Austin’s interview with ABC aired Sunday but was taped Saturday. In a notice Sunday, the State Department urged people seeking to leave Afghanistan as part of an organized private evacuation effort not come to the Kabul airport “until you have received specific instructions” to do so from the U.S. Embassy’s flight organizer. The notice said that others, including American citizens, who have received specific instructions from the embassy to make their way to the airport should do so.
Austin said the airlift would continue for as long as possible.
“We’re gonna try our very best to get everybody, every American citizen who wants to get out, out,” Austin said in the interview. “And we’ve got -- we continue to look at different ways to -- in creative ways -- to reach out and contact American citizens and help them get into the airfield.”
The British military said Sunday another seven people had been killed in the unceasing crush of crowds outside the airport.
Republicans in Congress stepped up their criticism of Biden's response. “If the Taliban is saying that Americans can travel safely to the airport, then there is no better way to make sure they get safely to the airport than to use our military to escort them,” GOP Sen. Joni Ernst of Iowa, an Army veteran, said on ABC's “This Week.”

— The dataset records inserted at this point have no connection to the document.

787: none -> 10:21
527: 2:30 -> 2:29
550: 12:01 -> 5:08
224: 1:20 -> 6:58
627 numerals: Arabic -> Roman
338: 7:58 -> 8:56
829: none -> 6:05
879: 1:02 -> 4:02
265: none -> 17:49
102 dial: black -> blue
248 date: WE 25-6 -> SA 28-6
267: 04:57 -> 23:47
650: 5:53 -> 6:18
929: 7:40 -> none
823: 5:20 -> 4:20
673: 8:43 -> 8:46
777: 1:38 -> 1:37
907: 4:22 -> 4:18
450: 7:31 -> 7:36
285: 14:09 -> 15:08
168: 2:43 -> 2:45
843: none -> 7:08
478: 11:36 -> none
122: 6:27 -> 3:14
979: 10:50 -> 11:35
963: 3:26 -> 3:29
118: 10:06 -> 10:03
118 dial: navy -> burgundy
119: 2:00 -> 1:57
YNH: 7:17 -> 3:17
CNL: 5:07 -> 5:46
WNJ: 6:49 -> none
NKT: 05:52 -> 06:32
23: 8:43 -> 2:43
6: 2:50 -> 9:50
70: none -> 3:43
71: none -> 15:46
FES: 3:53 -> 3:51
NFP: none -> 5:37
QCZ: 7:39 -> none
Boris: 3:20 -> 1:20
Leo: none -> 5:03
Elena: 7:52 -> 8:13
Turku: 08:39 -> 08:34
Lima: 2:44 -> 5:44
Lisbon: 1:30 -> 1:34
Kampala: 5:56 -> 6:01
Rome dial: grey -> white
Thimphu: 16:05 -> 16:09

Ryan Crocker, who served as U.S. ambassador to Afghanistan under Presidents George W, Bush and Barack Obama, told CBS' “Face the Nation” that Biden’s management of the withdrawal was “catastrophic” and had unleashed a “global crisis.”
A central problem in the evacuation operation is processing evacuees once they reach other countries in the region and in Europe. Those temporary waystations, including in Qatar, Bahrain and Germany, are sometimes reaching capacity, although new sites are being made available, including in Spain.
In an attempt to alleviate that, and to free up military aircraft for missions from Kabul, the Pentagon on Sunday activated the Civil Reserve Air Fleet. The Defense Department said 18 aircraft from American Airlines, Atlas Air, Delta Air Lines, Omni Air, Hawaiian Airlines and United Airlines will be directed to ferry evacuees from interim waystations. The airlines will not fly into Afghanistan. The six participating airlines have agreed to assist for a little less than two weeks, which roughly coincides with the currently planned duration of the airlift, which is to end Aug. 31.
The civil airline reserve system was last activated in 2003 for the Iraq War. The commercial airliners will retain their civilian status but the military's Air Mobility Command will control the flights.
Associated Press writers Aamer Madhani, Lolita C. Baldor, Ellen Knickmeyer, Hope Yen and Matthew Lee contributed to this report.